The discussion of the estate tax–or as some have labeled it the “death tax”–stirs up strong feelings, especially in our business. I loved Warren Buffett’s comment testifying before the House when he said the term “death tax” showed “intellectual dishonesty.” He explained, “It’s clever, it’s Orwellian and it is, if you will pardon the expression, dead wrong.” Those who know its history recognize the truth in his comments.
Many affluent producers who rail about how unfair the tax is also made a good living helping clients plan for it, myself included. There have been many people–life agents, planners, lawyers and others–educating the public about the tax laws and showing clients the steps they could take to make an orderly well-planned disposition of their estate.

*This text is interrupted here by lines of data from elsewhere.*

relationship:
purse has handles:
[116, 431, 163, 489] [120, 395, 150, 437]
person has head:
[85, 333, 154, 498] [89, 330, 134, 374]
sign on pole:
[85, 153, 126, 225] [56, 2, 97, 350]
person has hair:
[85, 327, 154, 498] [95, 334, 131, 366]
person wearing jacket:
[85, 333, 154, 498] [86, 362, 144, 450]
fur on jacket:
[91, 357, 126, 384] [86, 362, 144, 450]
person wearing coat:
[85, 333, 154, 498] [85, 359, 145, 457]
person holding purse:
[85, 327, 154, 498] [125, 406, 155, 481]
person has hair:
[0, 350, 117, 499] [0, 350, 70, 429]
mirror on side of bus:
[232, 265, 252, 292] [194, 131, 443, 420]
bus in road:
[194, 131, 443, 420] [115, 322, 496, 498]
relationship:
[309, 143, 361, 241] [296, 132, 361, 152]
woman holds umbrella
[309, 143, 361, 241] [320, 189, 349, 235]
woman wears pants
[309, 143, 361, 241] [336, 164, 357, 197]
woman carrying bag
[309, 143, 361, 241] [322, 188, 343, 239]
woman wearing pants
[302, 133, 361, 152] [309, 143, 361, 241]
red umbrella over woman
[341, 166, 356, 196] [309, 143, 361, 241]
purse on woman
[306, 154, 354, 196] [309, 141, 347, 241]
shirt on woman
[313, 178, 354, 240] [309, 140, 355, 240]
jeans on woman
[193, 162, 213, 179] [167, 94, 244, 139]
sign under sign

Herein lies the dilemma. As an industry we have had to stay very quiet on an issue that is of great interest to us. Meanwhile the debate goes on, and in my view no one’s best interests are being served by the lack of clarity that exists today.

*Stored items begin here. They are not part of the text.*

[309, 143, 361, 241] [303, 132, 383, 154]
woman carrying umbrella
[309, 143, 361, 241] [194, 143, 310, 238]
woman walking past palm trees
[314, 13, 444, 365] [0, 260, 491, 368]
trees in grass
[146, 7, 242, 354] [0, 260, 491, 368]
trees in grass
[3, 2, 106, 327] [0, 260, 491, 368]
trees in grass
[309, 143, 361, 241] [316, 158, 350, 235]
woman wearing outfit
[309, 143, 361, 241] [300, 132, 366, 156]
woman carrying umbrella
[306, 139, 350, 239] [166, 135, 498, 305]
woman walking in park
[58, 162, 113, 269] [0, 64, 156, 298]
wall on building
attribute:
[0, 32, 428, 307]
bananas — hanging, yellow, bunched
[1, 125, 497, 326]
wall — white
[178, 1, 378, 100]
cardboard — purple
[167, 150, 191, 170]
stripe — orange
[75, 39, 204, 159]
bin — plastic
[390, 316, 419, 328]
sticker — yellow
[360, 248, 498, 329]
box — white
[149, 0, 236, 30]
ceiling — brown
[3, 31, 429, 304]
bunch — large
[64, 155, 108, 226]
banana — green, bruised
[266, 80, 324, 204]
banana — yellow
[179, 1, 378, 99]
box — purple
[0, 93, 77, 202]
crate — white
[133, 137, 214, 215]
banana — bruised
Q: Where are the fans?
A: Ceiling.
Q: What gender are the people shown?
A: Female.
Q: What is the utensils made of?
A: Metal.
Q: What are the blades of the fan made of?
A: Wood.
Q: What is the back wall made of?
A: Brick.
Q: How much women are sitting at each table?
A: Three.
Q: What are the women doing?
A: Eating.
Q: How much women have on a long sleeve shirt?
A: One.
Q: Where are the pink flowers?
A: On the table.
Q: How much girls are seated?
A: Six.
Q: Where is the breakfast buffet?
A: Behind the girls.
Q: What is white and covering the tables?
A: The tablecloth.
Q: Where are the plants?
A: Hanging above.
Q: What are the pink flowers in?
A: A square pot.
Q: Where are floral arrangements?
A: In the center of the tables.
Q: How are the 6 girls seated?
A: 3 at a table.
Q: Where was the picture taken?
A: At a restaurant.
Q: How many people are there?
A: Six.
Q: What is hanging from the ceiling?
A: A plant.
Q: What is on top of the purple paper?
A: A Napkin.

History and economics tell us that we are always going to have an estate tax. On and off, the U.S. has relied on estate taxes for more than 200 years. The first estate tax was enacted in 1797 to fund construction of the U.S. Navy. That tax was repealed in 1802 but it came back in 1862 to help finance the Civil War.
And where are we today? In the midst of a two-front war that by some estimates will cost as much as $3 trillion! The current national debt is over $9 trillion and this year’s budget deficit is projected to skyrocket to over $400 billion, more than double the level for 2007. The estimated cost of repealing the estate tax between now and 2012 is close to $100 billion. So it seems unlikely to me that, in the end, our legislators will walk away from a significant revenue source for the federal government.
For those who follow these issues in an era of PAYGO when Congress is looking for ways to pay for new and existing programs, can there be any doubt this boomerang is coming back? In one form or another, the estate tax has been a fixture for most of the last century, and is likely to remain so, despite being changed numerous times over the years.